The Zambian authorities, led by the Bank of Zambia (BoZ) had developed a Financial Sector Development Plan (FSDP) with FIRST assistance. One of the plan's objectives was to strengthen the credit environment and improve credit culture. A Credit Reference Agency (CRA) was being established to contribute to this strengthening.

A CRA operator had been selected by the Bankers' Association, after a tender, to establish a CRA in Zambia. However, the BoZ requested assistance from FIRST in February 2005 to draft/agree the necessary guidelines/changes in regulation for the CRA to operate effectively. The BoZ also needed to agree appropriate licensing framework for the CRA.


In 2002 the World Bank and the IMF had undertaken an FSAP, which identified poor credit culture as one weakness in the financial sector in general and the banking sector in particular.A study by the BoZ on credit reference services found that insufficient credit available and a volatile macroeconomic environment coupled with a poor credit culture had increased the cost of credit and reduced the number of borrowers.  The poor credit culture was attributed to the lack of precision in identifying deserving borrowers, which could be mitigated through the activities of CRAs.  The credit culture had implicitly forced the best credit risks to subsidize the worst credit risks, which had impinged on the general growth of credit and prevented the provision of diverse credit products that could have been introduced in Zambia’s financial market.

In addition, it was possible for borrowers to default on loans without affecting their credit standing with other financial institutions. This had encouraged some borrowers to cease payments on their outstanding loans in failed banks.  In addition, there was a tendency among borrowers to have their assets (used as collateral) overvalued in relation to the amounts of the loans they obtain. This causes avoidable losses on defaulting loans.

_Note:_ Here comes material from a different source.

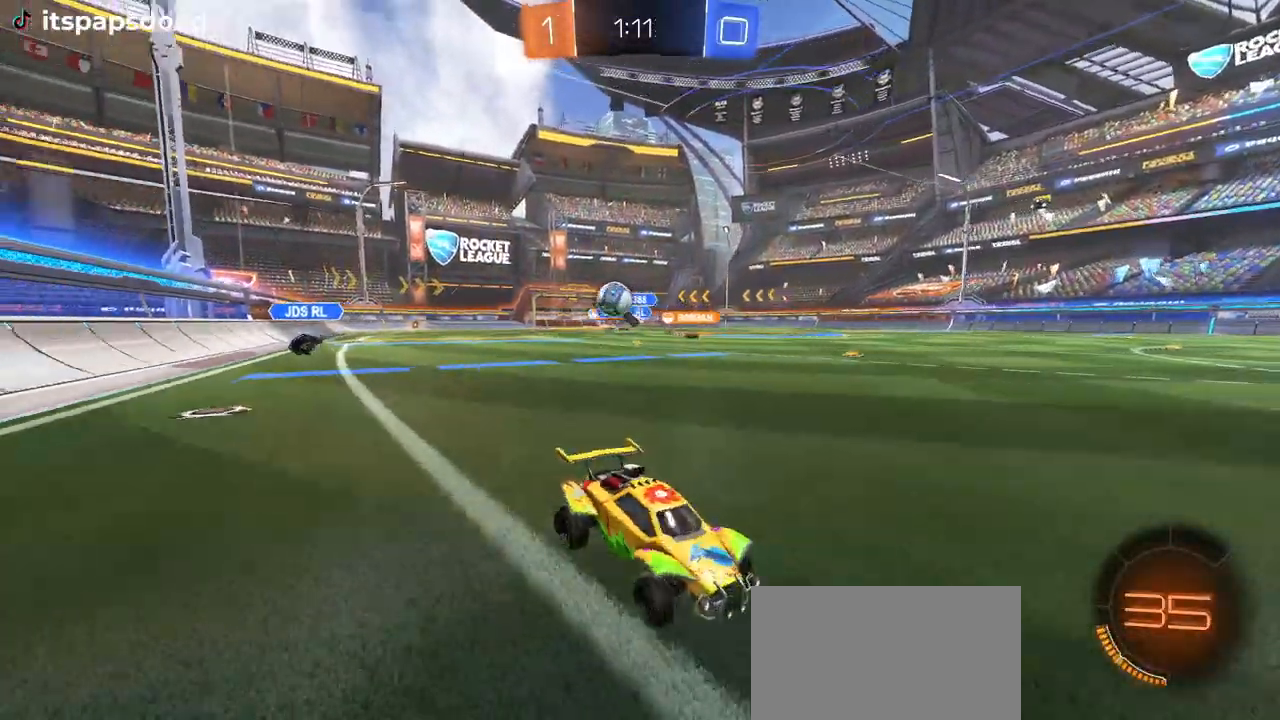
Gameplay with a controller (PlayStation layout); each line is a JSON object with the inputs held at the frame after it. "events" lists button and stick changes between this image and that frame as [ms after this image, input, new state], when the widget could be followed in between.
{"buttons": ["R1", "R2"], "left_stick": "center", "right_stick": "center", "events": [[50, "SQUARE", "up"], [150, "left_stick", "left"], [250, "R1", "down"], [483, "left_stick", "center"]]}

There were no formal CRAs operating in Zambia. However, attempts to establish these agencies on an informal basis had been made before by a few micro finance institutions (MFIs). The Association of Micro Finance Institutions of Zambia (AMIZ) was in the process of creating a semblance of a credit rating agency by linking all the databases on borrowers from its affiliate organizations to a central database.

The Credit Reference Bureau Africa Group Company (which operates CRAs in Kenya and Uganda) was selected by the Bankers' Association after a tender. However, the BoZ still needed to draft/agree the necessary guidelines/changes in regulation for the CRA to operate effectively. For example, the CRA's operation would be covered by the Banking and Financial Services Act and technically the CRA could be covered by the same capital adequacy rules, maximum shareholding limits, etc., that apply to banks. The BoZ had limited experience in drafting regulations for CRAs. The BoZ also needed to agree an appropriate licensing framework for the CRA.

Lessons learned:

Establishment of a credit bureau in Zambia was a firm recommendation of the Financial Sector Development Plan (FSDP) of the BoZ, which FIRST also supported with technical assistance. This project to strengthen the BoZ’s regulation and supervision of the Credit Reporting sector was a good example of FIRST engaging with implementation of the FSDP. It makes sense in other cases where FIRST and the Recipient have developed an effective working relationship to support follow-up projects that flow form processes such as : FSAP-FSDP-Implementation.


  • The Consultants report of August 2006. This contains a summary of the project. The Appendices are potentially useful in other countries: they contain a Credit Data Privacy Code, A Credit Reference Services Act and an Annex outlining the methodology for a Central Bank ion supervising the Credit Reporting sector.